(Collected data)

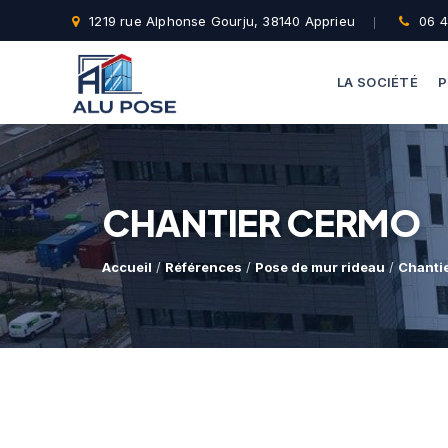
1219 rue Alphonse Gourju, 38140 Apprieu
06 4
LA SOCIÉTÉ
P
CHANTIER CERMO
Accueil
/
Références
/
Pose de mur rideau
/
Chanti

### About this task
Give every line of the listing above as a Markdown table with the columns "Row" and "Line," numbering the rows and skipping blank lines. Leave the pictures out.

### Answer
| Row | Line |
|---|---|
| 1 | 1219 rue Alphonse Gourju, 38140 Apprieu |
| 2 | 06 4 |
| 3 | LA SOCIÉTÉ |
| 4 | P |
| 5 | CHANTIER CERMO |
| 6 | Accueil |
| 7 | / |
| 8 | Références |
| 9 | / |
| 10 | Pose de mur rideau |
| 11 | / |
| 12 | Chanti |